# PARTITION - Editorial

Author: wuhudsm
Tester: satyam_343
Editorialist: iceknight1093

3000

# PREREQUISITES:

Dynamic programming, stacks

# PROBLEM:

You have an array A.
The score of a partition of A into k subarrays B_1, B_2, \ldots, B_k is

\sum_{i=1}^k \left(1 - \max(B_i)\right)

Find the maximum score across all partitions of A into subarrays.

# EXPLANATION:

Given that we’re splitting into subarrays, there’s a natural dynamic programming setup.
Let dp_i be the maximum score obtainable by partitioning the first i elements of A, with dp_0 = 0 being the base case for the empty subarray.

Then, by considering all possible split points, we have

dp_i = 1 + \max_{0 \leq j\lt i} \left(dp_j - \max(A[j+1:i])\right)

This is easy to compute in \mathcal{O}(N^2), but we need to optimize it further.

Let’s look at the structure of the subarrays we consider.
Suppose we fix an index i. Then, as we move the left endpoint j from i to 1, the value of \max(A[j:i]) will only increase — after all, we’re only adding elements.

So, we have several distinct maximums to consider, and for each maximum, a range of elements where it’s the maximum.
Note that for a fixed maximum M, with corresponding range [L, R], we only really care about the maximum dp_j value for L-1 \leq j \leq R-1.

- - - - - - -

• Task item A: In the array partition editorial, write out everything from "Given that we’re" down to "it’s the maximum.", substituting "segments" for "subarrays".
• Task item B: Resume the array partition editorial, picking up after its final sentence.

• Data extract:
- - - - - - -

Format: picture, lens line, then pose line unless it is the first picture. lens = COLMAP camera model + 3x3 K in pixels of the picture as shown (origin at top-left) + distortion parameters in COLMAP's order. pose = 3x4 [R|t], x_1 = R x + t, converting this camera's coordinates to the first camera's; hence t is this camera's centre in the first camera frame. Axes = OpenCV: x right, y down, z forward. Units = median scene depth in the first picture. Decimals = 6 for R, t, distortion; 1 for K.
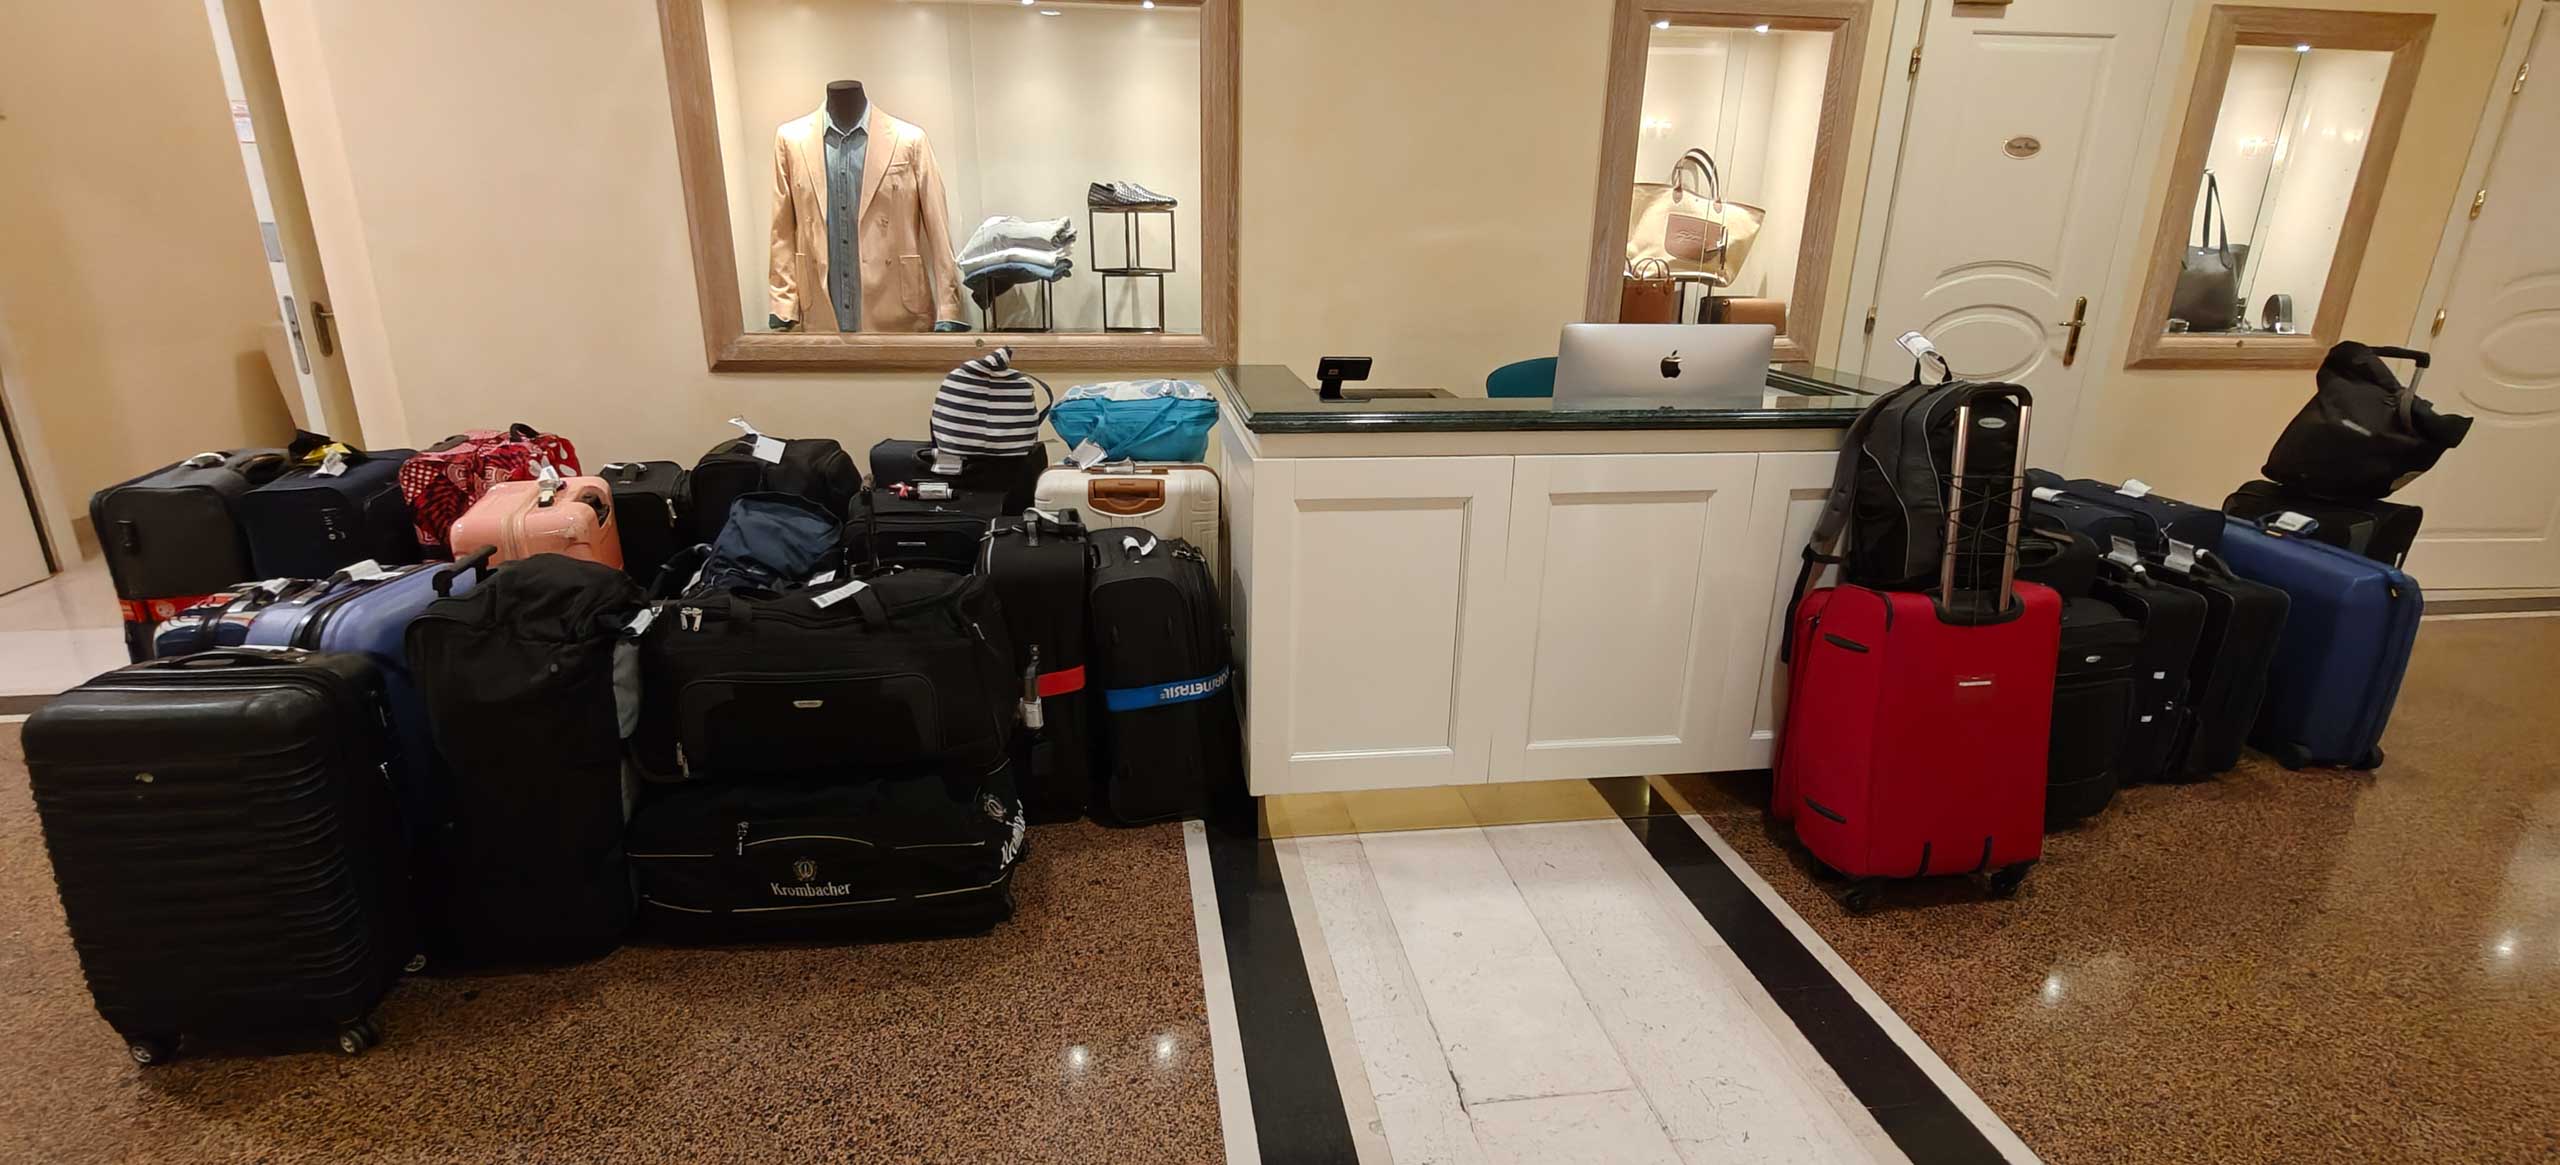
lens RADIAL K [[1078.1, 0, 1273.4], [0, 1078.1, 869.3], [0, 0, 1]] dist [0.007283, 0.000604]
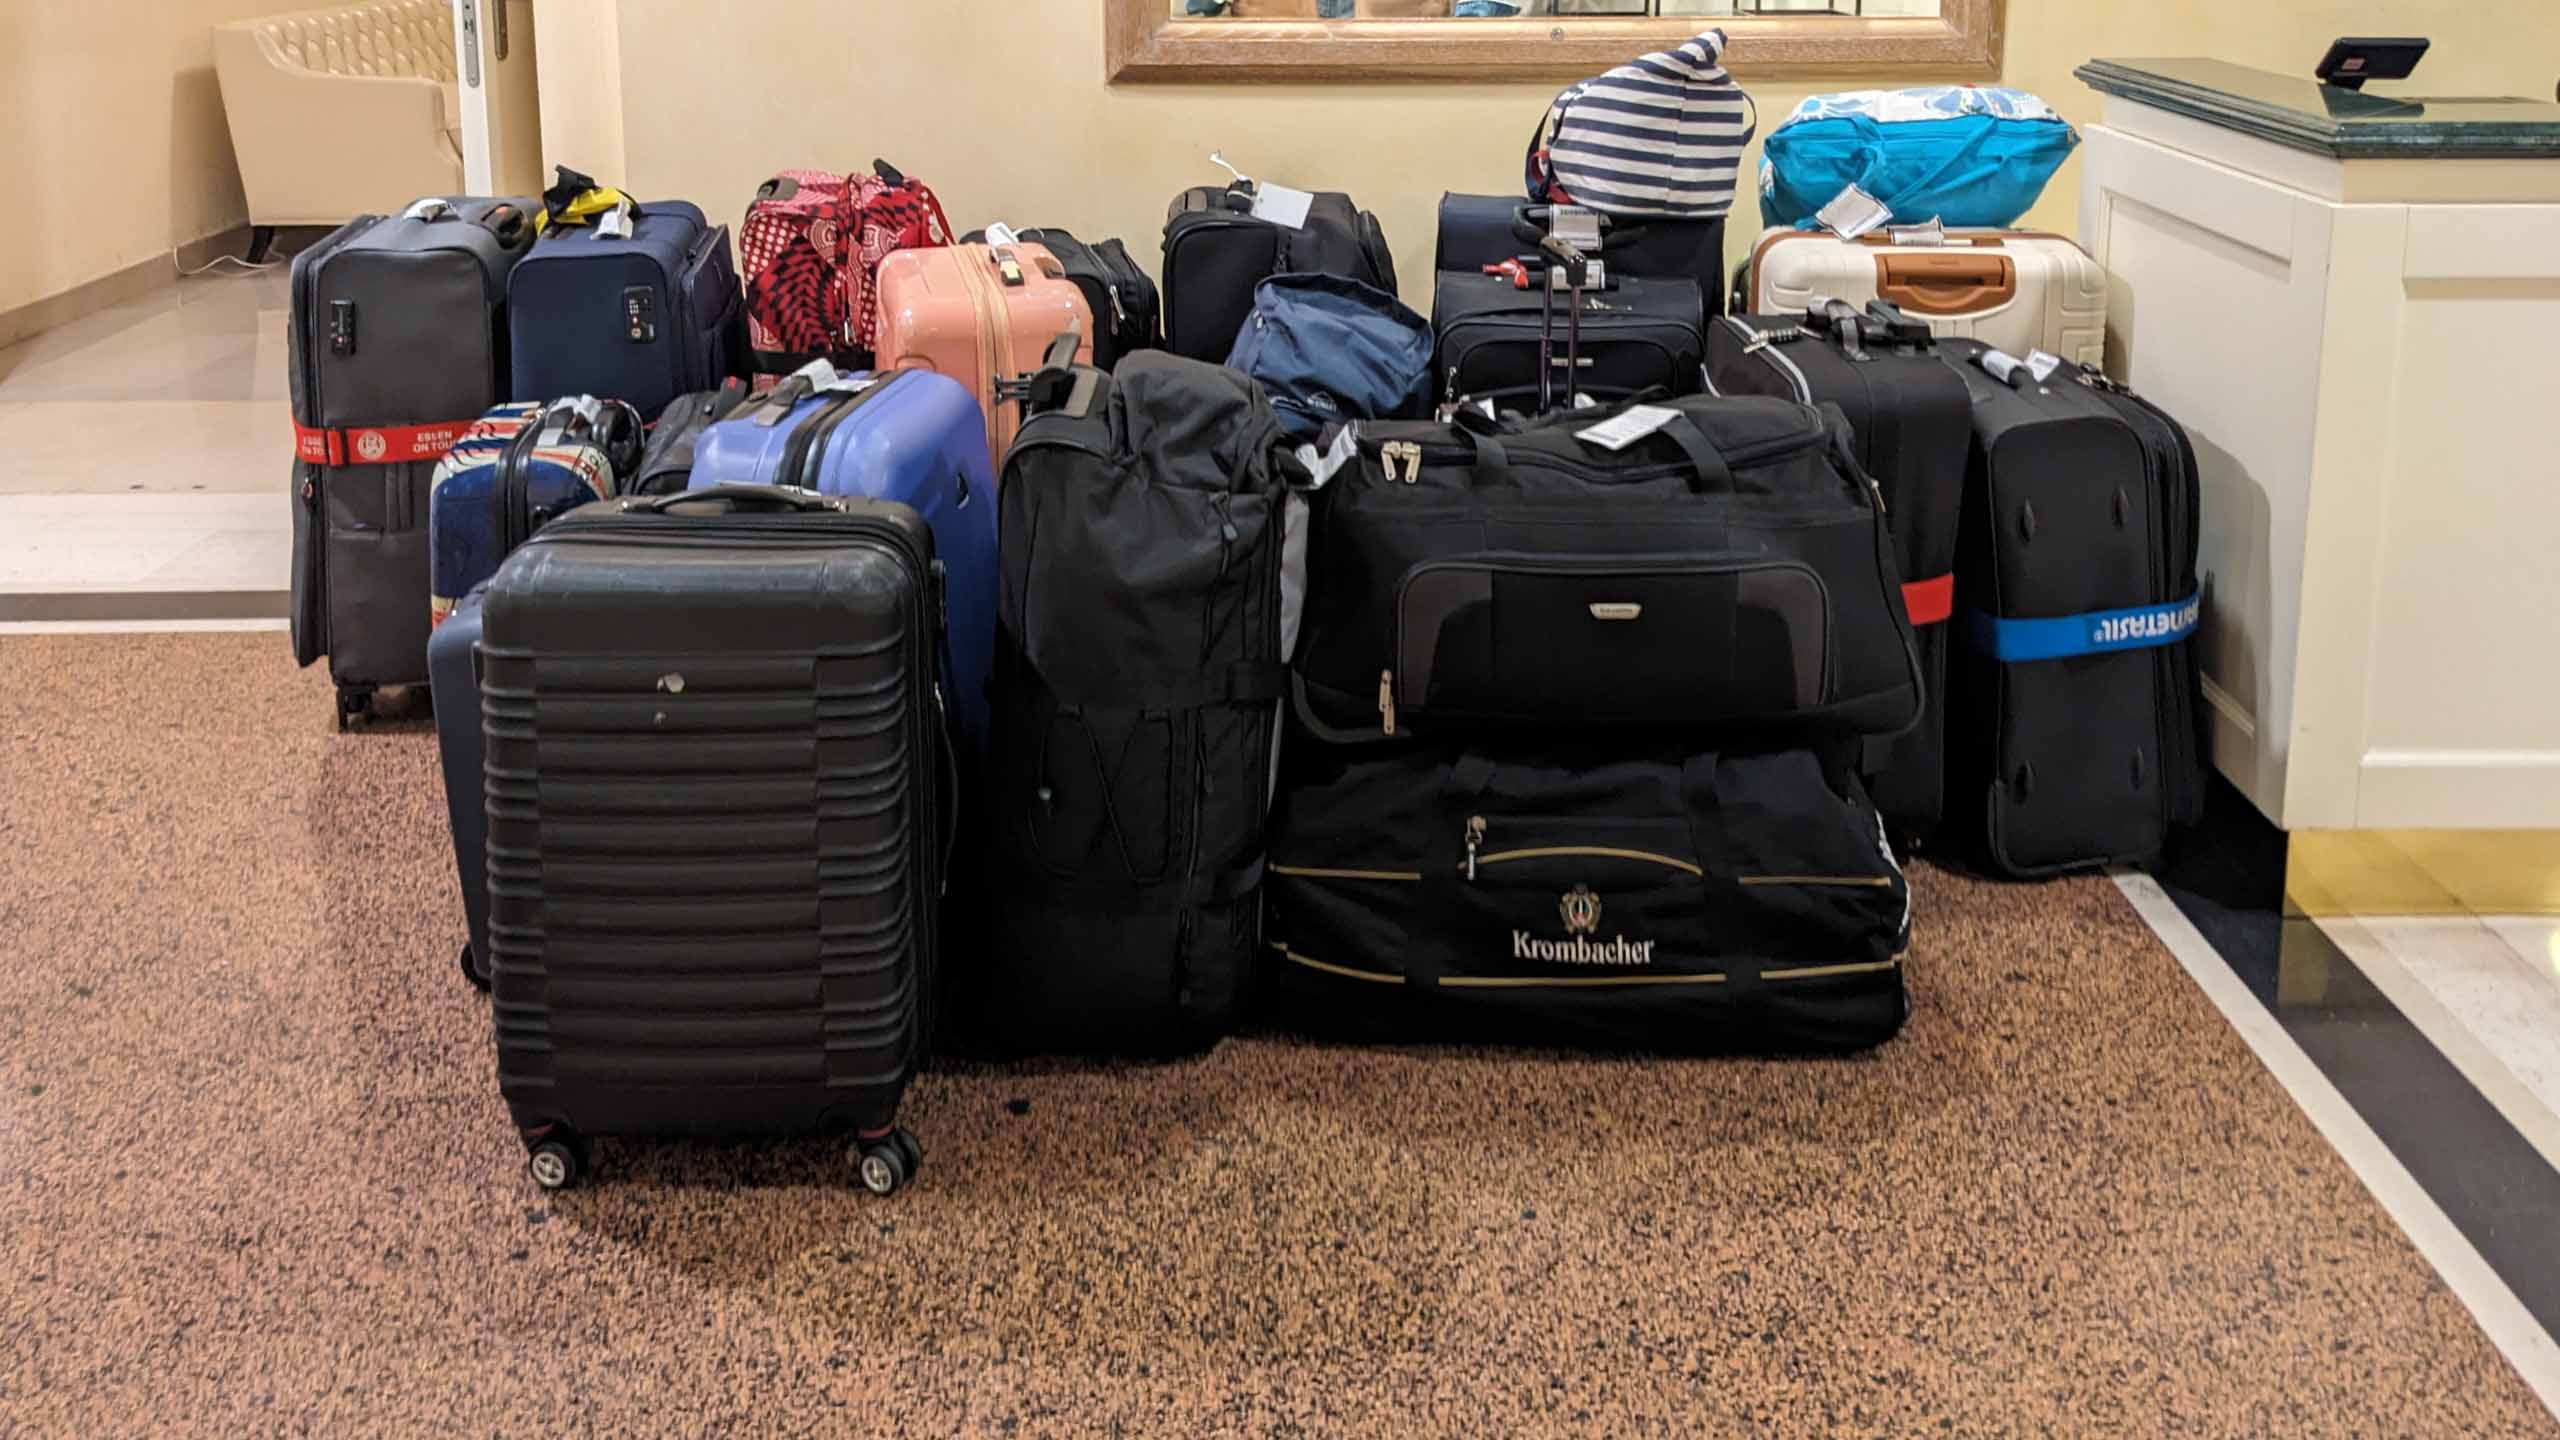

- - - - - - -

• Expected answer A:
Given that we’re splitting into segments, there’s a natural dynamic programming setup.
Let dp_i be the maximum score obtainable by partitioning the first i elements of A, with dp_0 = 0 being the base case for the empty subarray.

Then, by considering all possible split points, we have

dp_i = 1 + \max_{0 \leq j\lt i} \left(dp_j - \max(A[j+1:i])\right)

This is easy to compute in \mathcal{O}(N^2), but we need to optimize it further.

Let’s look at the structure of the segments we consider.
Suppose we fix an index i. Then, as we move the left endpoint j from i to 1, the value of \max(A[j:i]) will only increase — after all, we’re only adding elements.

So, we have several distinct maximums to consider, and for each maximum, a range of elements where it’s the maximum.

• Expected answer B:
Let’s keep the following information:

• The current list of maximums, in descending order from left to right.
Notice that this can be represented using a stack.
• The maximum dp value corresponding to the range of each maximum.
• The set of (max(dp) - M) values across all maximums.
Let this set be S.

Then, when moving from index i-1 to index i:

• Push A_i onto the stack, as a new maximum.
The singular dp value corresponding to it is dp_{i-1}.
• Then, while the top element of the stack is not less then the previous element, their ranges can be combined into a single one (with A_i being the maximum value of the new range).
When combining segments, the new maximum dp value of the segment equals the larger of the previous ones.
• Finally, we keep the set S updated.
Each time, two elements are removed from the stack and one is added to it.
This corresponds to deleting two elements from S and inserting one; which can be done quickly using a multiset.
• Once the above process is finished, we simply have dp_i = 1 + \max(S).

It’s easy to see that \mathcal{O}(N) push/pop operations are done on the stack in total; and each corresponds to one multiset operation for \mathcal{O}(N\log N) in total.

There are also ways to implement this using other data structures, such as a segment tree. A couple of these implementations are linked below; in the author’s and tester’s code.
The base idea of maintaining a stack of maximums remains the same, however.

# TIME COMPLEXITY

\mathcal{O}(N \log N) per testcase.

# CODE:

Author's code (C++)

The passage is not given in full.